Not until 1953, my 36th year, did I realize my error: i.e., the year of Mother’s death, when I discovered at Castines Hundred les cinq lettres posthumes of A.B.C. IV, cracked “Captain Kidd’s code,” understood what our ancestor had come to understand, fell asleep in mid-meditation on a summer afternoon on Bloodsworth Island, awoke half tranced — and changed the course of my life, Q.E.D. My later discovery of the “prenatal” letters only clarified and revalidated my conversion. I became your Uncle Andrew Burlingame Cook VI, called myself poet laureate of Maryland, established myself on Chautaugua Road and in Barataria Lodge, befriended Harrison Mack and John Schott, Senators McCarthy and Goldwater, and Maryland Governors George Mahoney and Spiro Agnew. I recruited and then ruined (in order to rerecruit to our actual cause) such vulnerables as the late Mr. Morgan. I created the image of myself as a faintly enigmatic but intensely regional flag-waving buffoon, while orchestrating on the national level a systematic campaign, gratifyingly successful, to organize and transform almost without their knowing it the political revolutionism of the “New Left” into something transcending mere politics. (We did not engineer the assassination of the Brothers K. and of M. L. King.

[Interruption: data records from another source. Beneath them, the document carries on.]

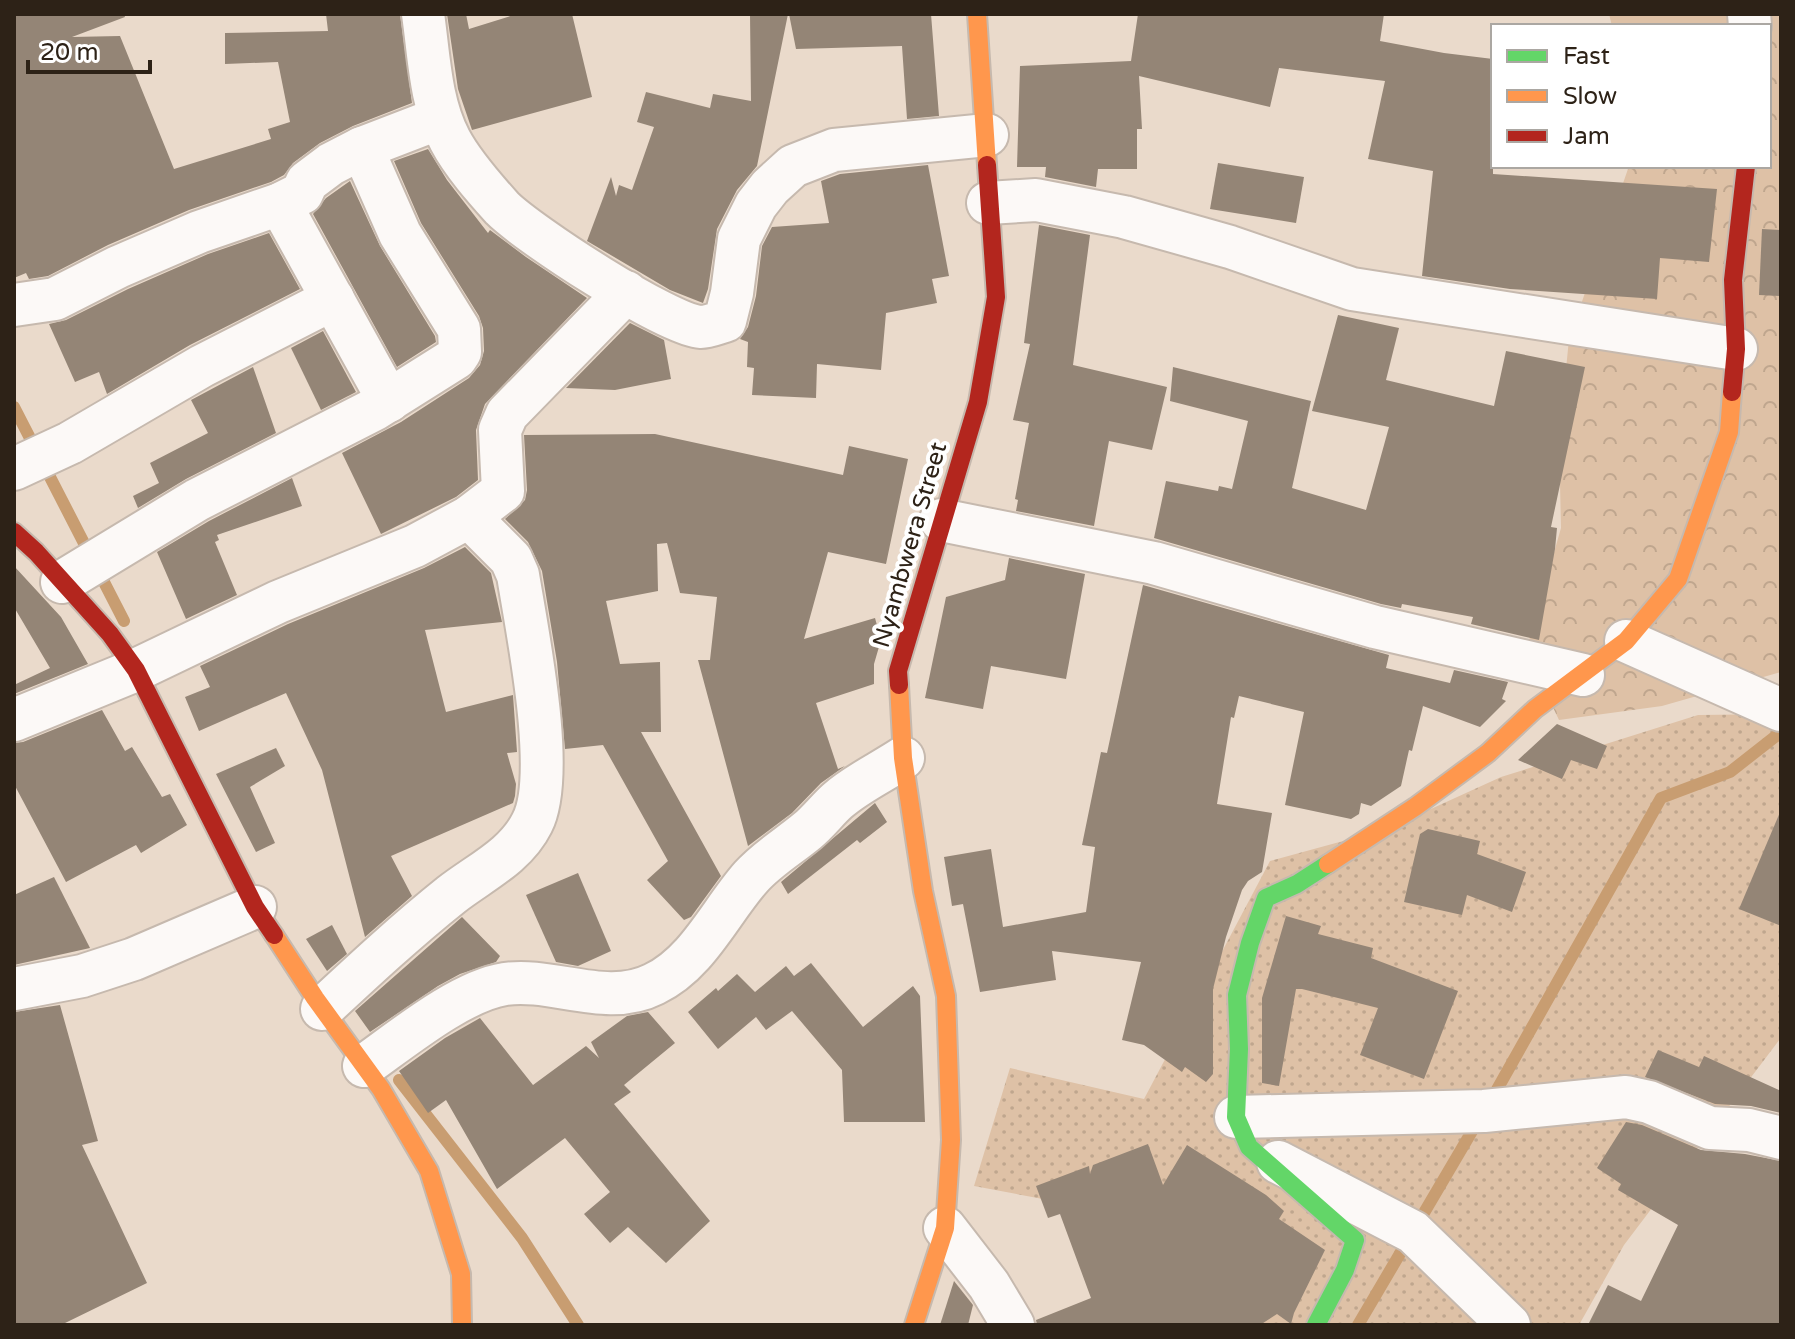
<svg xmlns="http://www.w3.org/2000/svg" width="1795" height="1339" font-family="'Varela Round',sans-serif">
<defs>
<pattern id="grass-dots" width="8" height="8" patternUnits="userSpaceOnUse" patternTransform="scale(2)"><rect width="8" height="8" fill="#dec1a6"/><path d="M2 2h.1M6 6h.1" fill="none" stroke="#bfa68e" stroke-width="1.8" stroke-linecap="round"/></pattern>
<pattern id="forest-crowns" width="20" height="18" patternUnits="userSpaceOnUse" patternTransform="scale(2)"><rect width="20" height="18" fill="#dec1a6"/><path d="M2 6a3 3 0 1 1 6 0M12 15a3 3 0 1 1 6 0" fill="none" stroke="#bfa68e"/></pattern>
</defs>
<rect width="100%" height="100%" fill="#eadacb"/>
<path fill="url(#grass-dots)" d="M1781,714l-1,325 -156,206 -45,80h-334l-58,-99 -213,-40 36,-118 134,31 126,-238 117,-32 114,-52 197,-62z"/>
<path fill="url(#forest-crowns)" d="M1609,14h172v658l-119,34 -103,14 -33,-69 35,-123 -2,-89 10,-100 60,-173h140v-140h-157z"/>
<g fill="none" stroke-linecap="round" stroke-linejoin="round">
<g stroke="#c89d71" stroke-width="12">
<path d="M14,407l110,214"/>
<path d="M399,1080l123,158 56,87"/>
<path d="M1490,1102l171,-304 69,-26 51,-40"/>
<path d="M1358,1325l120,-204"/>
</g>
</g>
<g fill="#948576">
<path d="M14,14h110l1,3 -53,20 48,-1 54,133 97,-30 -3,-10 22,-7 -12,-60 -53,2v-31l103,-2 -2,-17h74l12,89 -59,23 -33,17 -27,20 -9,12 -13,7 -82,28 -81,35 -60,31 -19,3 -3,-6 -12,5z"/>
<path d="M447,14h19l3,15 48,-15h55l20,83 -120,33 -14,-41z"/>
<path d="M750,14h38l-31,152 -20,24 -20,39 -9,60 -5,14 -33,-13 -83,-49 24,-64 5,19 3,-11 13,5 22,-63 -17,-5 9,-30 64,16 3,-14 38,7z"/>
<path d="M789,14h142l8,102 -32,3 -5,-73 -106,3z"/>
<path d="M1138,14h246l-4,27 64,12 49,6v115l224,15 -8,73 -49,-4 -3,41 -147,-10 -88,-13 11,-105 -65,-12 17,-78 -106,-13 -9,39 -131,-31 3,53h-5v40h-39l-2,18 -51,-10 1,-10h-29l3,-101 111,-5z"/>
<path d="M428,149l19,31 41,53 2,-3 36,27 61,41 -102,106 -9,26 2,50 -22,17 -75,37 -39,-81 59,-31 68,-44 11,-13 4,-14 -1,-23 -4,-12 -58,-93 -27,-62z"/>
<path d="M1218,163l86,14 -8,46 -86,-14z"/>
<path d="M928,165l21,111 -17,3 5,24 -51,10 -5,57 -64,-6 -1,34 -64,-3 2,-27 -7,-1 1,-25 -8,-3 8,-12 8,-31 6,-50 10,-19 57,-4 -8,-42 19,-7z"/>
<path d="M350,181l30,65 55,90 1,6 -39,25 -84,-153 13,-16z"/>
<path d="M1039,225l51,10 -17,130 94,22 -15,63 -43,-9 -15,85 -78,-15 2,-11 -3,-1 14,-76 -16,-3 17,-76 -6,-1z"/>
<path d="M1762,229l19,1v66l-22,-1z"/>
<path d="M269,233l31,56 -110,56 -83,49 -8,-22 -24,10 -26,-58 17,-4 62,-31 80,-35z"/>
<path d="M1338,315l61,13 -13,52 108,26 12,-55 79,16 -34,160 6,1 -2,21 -16,91 -68,-16 2,-7 -71,-13 -1,4 -20,-4 -227,-66 12,-57 52,10 1,-5 13,3 16,-68 -78,-20 3,-34 138,34 -19,87 74,22 23,-83 -77,-16z"/>
<path d="M630,323l34,17 7,39 -56,11 -49,-2z"/>
<path d="M323,331l33,61 -35,18 -30,-62z"/>
<path d="M253,367l23,66 -90,46 -48,29 -5,-12 26,-13 -9,-20 58,-30 -17,-33z"/>
<path d="M655,434l188,41 6,-29 59,13 -22,105 -58,-12 -24,87 71,-21 6,22 -7,24v20l-58,19 22,66 7,-3 -24,17 -29,30 -44,33 -50,-186h12l7,-63 -37,-4 -13,-50 -10,1 1,47 -52,10 14,63 40,-2 1,70h-20l80,144 -30,41 -7,3 -37,-40 21,-19 -65,-116 -38,4 -8,-87 -15,-91 -14,-29 -23,-23 20,-19 2,-10 -3,-55z"/>
<path d="M292,478l10,28 -85,29 2,5 -4,2 22,53 -51,24 -29,-67 52,-31z"/>
<path d="M465,547l26,26 11,49 -77,8 21,82 67,-17 4,57 -10,1 9,31 -1,12 -2,7 -122,53 21,40 -47,41 -43,-167 -36,-77 -87,38 -14,-34 25,-10 -10,-21 88,-42 136,-56z"/>
<path d="M1009,558l76,16 -19,105 -75,-13 -8,43 -58,-11 21,-101 59,-17z"/>
<path d="M14,566l47,51 27,47 -74,30v-9l36,-17 -36,-61z"/>
<path d="M1143,585l246,70 -3,13 64,15 4,-13 54,12 -6,17 4,2 -26,26 -57,-21 -11,45 -3,-1 -8,36 -30,20 -10,-3 -2,11 -8,5 -66,-14 19,-93 -65,-16 -5,22 -3,-1 -14,87 55,9 -10,59 -14,9 -6,9 -16,47 -13,52v85l-7,8 -21,-15 -3,5 -38,-27 -22,-5 19,-78 -89,-11 4,29 -76,12 -17,-88 -11,2 -8,-49 47,-8 12,78 83,-15 9,-65 -13,-2 19,-93 6,1z"/>
<path d="M102,710l23,41 7,-4 30,50 8,-3 17,31 -46,28 -5,-8 -70,37 -52,-98v-41l9,-1z"/>
<path d="M1557,724l50,22 -10,23 -26,-9 -9,19 -44,-19z"/>
<path d="M276,748l9,18 -35,21 25,56 -19,9 -40,-78z"/>
<path d="M875,803l12,19 -27,21 -3,-3 -69,54 -7,-12z"/>
<path d="M1781,810v116l-42,-17z"/>
<path d="M1428,829l52,12 -3,13 49,18 -14,40 -45,-17 -5,20 -58,-13 16,-68z"/>
<path d="M578,873l33,78 -33,15 -22,-4 -30,-67z"/>
<path d="M54,877l36,71 -76,17v-70z"/>
<path d="M1286,916l35,10 -3,8 55,14 -2,10 87,33 -34,88 -64,-24 18,-47 -76,-19h-6l-17,97 -17,-3v-85z"/>
<path d="M462,917l38,39 -4,6 -36,12 -22,12 -68,46 -15,-21z"/>
<path d="M332,925l15,29 -20,17 -21,-32z"/>
<path d="M811,963l52,64 50,-41 7,10 5,126h-81l-2,-52 -50,-59 -26,19 -10,-13 -38,32 -30,-37 28,-24 2,3 19,-17 18,18 31,-26 8,10z"/>
<path d="M60,1005l38,136 -16,4 65,138 -86,42h-47v-313z"/>
<path d="M648,1012l27,31 -51,42 7,7 -17,12 96,117 -44,42 -38,-36 -18,16 -26,-29 26,-22 -45,-54 -68,51 -51,-89 -18,13 -29,-42 46,-33 35,-20 53,67 53,-39 13,12 -8,-16 36,-26z"/>
<path d="M1658,1050l41,17 5,-11 77,35v22l-30,-7 -36,-2 -70,-27z"/>
<path d="M1626,1122l16,3 59,25 44,4 36,7v164h-193l20,-40 33,16 37,-76 -60,-35 3,-6 -24,-16z"/>
<path d="M1148,1144l15,41 24,-40 79,50 18,16 -5,8 46,31 -31,63 -3,11 -14,-10 -17,11h-223l-1,-5 55,-22 -31,-84 -12,4 -12,-32 53,-20 1,8 3,-9z"/>
<path d="M954,1281l19,24 -5,20h-28z"/>
</g>
<g fill="none" stroke-linecap="round" stroke-linejoin="round">
<defs>
<g id="street">
<path d="M423,14c6,41 7,88 27,126 12,23 34,48 52,68 26,26 165,117 199,119 8,0 16,-4 24,-6l7,-28 7,-54 17,-34 14,-18 23,-21 41,-16 153,-15"/>
<path d="M1749,14l1,12"/>
<path d="M988,203l48,-3 88,17 106,30 122,42 384,60"/>
<path d="M280,204l109,197"/>
<path d="M14,305l41,-6 63,-32 81,-35 81,-28 22,-11 5,-11 24,-18 31,-16 78,-30"/>
<path d="M14,469l56,-26 132,-77 131,-67"/>
<path d="M941,520l213,43 221,64 208,48"/>
<path d="M62,582l135,-82 178,-91 81,-51 4,-6 -1,-23 -59,-95 -38,-86"/>
<path d="M1626,641l155,69"/>
<path d="M14,720l122,-50 142,-68 137,-56 54,-29 34,-26 -3,-61 7,-16 119,-122"/>
<path d="M14,989l68,-13 52,-17 121,-52"/>
<path d="M322,1009c42,-39 84,-78 129,-114 28,-22 64,-38 81,-72 25,-48 -5,-192 -14,-248l-7,-16 -42,-42"/>
<path d="M364,1066c37,-26 96,-75 141,-82 48,-7 102,24 149,0 44,-21 66,-72 97,-107 16,-18 38,-31 56,-46 11,-9 20,-21 30,-30 19,-17 45,-29 66,-43"/>
<path d="M1236,1117l248,-6 142,-14 23,5 61,26 39,2 32,8"/>
<path d="M1278,1162l135,70 96,93"/>
<path d="M945,1228l44,57 24,40"/>
</g>
<path id="fast" d="M1316,1325l29,-55 10,-30 -106,-93 -13,-30 3,-68 -2,-54 13,-52 16,-45 31,-14 31,-20"/>
<g id="slow">
<path d="M977,14l10,151"/>
<path d="M899,685l4,73 20,133 23,105 5,144 -6,88 -31,97"/>
<path d="M1328,864l87,-57 73,-54 47,-44 91,-68 52,-62 51,-147 3,-40"/>
<path d="M274,935l41,63 66,91 48,82 32,103 1,51"/>
</g>
<g id="jam">
<path d="M1732,392l4,-43 -3,-69 13,-114"/>
<path d="M14,532l22,20 74,82 26,36 119,237 19,28"/>
<path d="M899,685l-1,-14 80,-269 18,-105 -9,-132"/>
</g>
</defs>
<use href="#street" stroke="#c6b9ae" stroke-width="46"/>
<use href="#fast" stroke="#c6b9ae" stroke-width="22"/>
<use href="#slow" stroke="#c6b9ae" stroke-width="22"/>
<use href="#jam" stroke="#c6b9ae" stroke-width="22"/>
<use href="#street" stroke="#fcf9f7" stroke-width="42"/>
<use href="#fast" stroke="#63d668" stroke-width="18"/>
<use href="#slow" stroke="#ff974d" stroke-width="18"/>
<use href="#jam" stroke="#b3261e" stroke-width="18"/>
</g>
<g text-anchor="middle" dominant-baseline="central" stroke-width="8" stroke-linejoin="round" paint-order="stroke">
<g font-size="24" fill="#2d2217" stroke="#fff">
<text transform="translate(910 545) rotate(-74)">Nyambwera Street</text>
</g>
</g>
<rect width="1795" height="1339" fill="none" stroke="#2d2217" stroke-width="32"/>
<rect x="1491" y="24" width="280" height="144" fill="#ffffff" stroke="#aba7a2" stroke-width="2"/>
<rect x="1507" y="50" width="40" height="12" fill="#63d668" stroke="#aba7a2" stroke-width="2"/>
<text x="1563" y="64" font-size="24" fill="#2d2217">Fast</text>
<rect x="1507" y="90" width="40" height="12" fill="#ff974d" stroke="#aba7a2" stroke-width="2"/>
<text x="1563" y="104" font-size="24" fill="#2d2217">Slow</text>
<rect x="1507" y="130" width="40" height="12" fill="#b3261e" stroke="#aba7a2" stroke-width="2"/>
<text x="1563" y="144" font-size="24" fill="#2d2217">Jam</text>
<path d="M28 60v12h122v-12" fill="none" stroke="#2d2217" stroke-width="4"/>
<text x="40" y="60" font-size="24" fill="#2d2217" stroke="#ffffff" stroke-width="6" paint-order="stroke">20 m</text>
</svg>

To imagine that our organization for the Second Revolution is the only such effective covert group, or even that our aims and the others’ always coincide — not to mention our means — would be paranoiac.)

Thus the first 7-Year Plan, for which the civil-rights and antiwar movements were as handy a catalyst and focus as were Napoleon’s second abdication and exile to A.B.C. IV. That grand, protracted opus of Action Historiography — call it the 1960’s! — if it did not quite fulfill its author in chief, both gratified and exhausted him. Time now, Henry, for your coauthorship! Rather (for I am tired), time for me to pass on to you the pen of History, the palm of (secret) Fame.

More immediately and less grandly, it is time to do certain dark deeds by the rockets’ red glare, etc. Our principal action is scheduled for Saturday the 13th. I shall be commuting from here to McHenry daily through the Sunday, when Napoleon took Moscow and the British abandoned their Chesapeake campaign. I shall be “playing” Andrew Cook VI’s formidable namesake, to a similar but more final dénouement, after which I shall come forth as Baron Castine and, in time, claim my bride. You whom so proudly I hail, Henry: can I, by the early light of one of those dawns, from one of those ramparts, hope to see you?

Au revoir!

Your loving father

M: A. B. Cook VI to his son and/or prospective grandchild. With a postscript to the Author from H. C. Burlingame VII. Each explaining A. B. Cook VI’s absence from the yacht Baratarian.

Barataria Lodge

Bloodsworth Island, Md.

Wednesday, Sept. 17, 1969

Dear Henry Burlingame and/or A. (Andrew? Andrée?) B. Cook VII,

McHenry (or M’Henry, as F. S. Key spelled it in the title of his song Defense of Fort M’Henry) means — I needn’t remind a polylinguist like yourself—“son of Henry.” But in honor of brave Henrietta Cook Burlingame V and that courageous line of Andrée Castines, let us translate it as “child of Henry”: the child or children I warmly wish you despite the Burlingamish shortfall (you B’s know how to overcome); the grandchild or — children I fondly wish myself, to carry on my name, our work.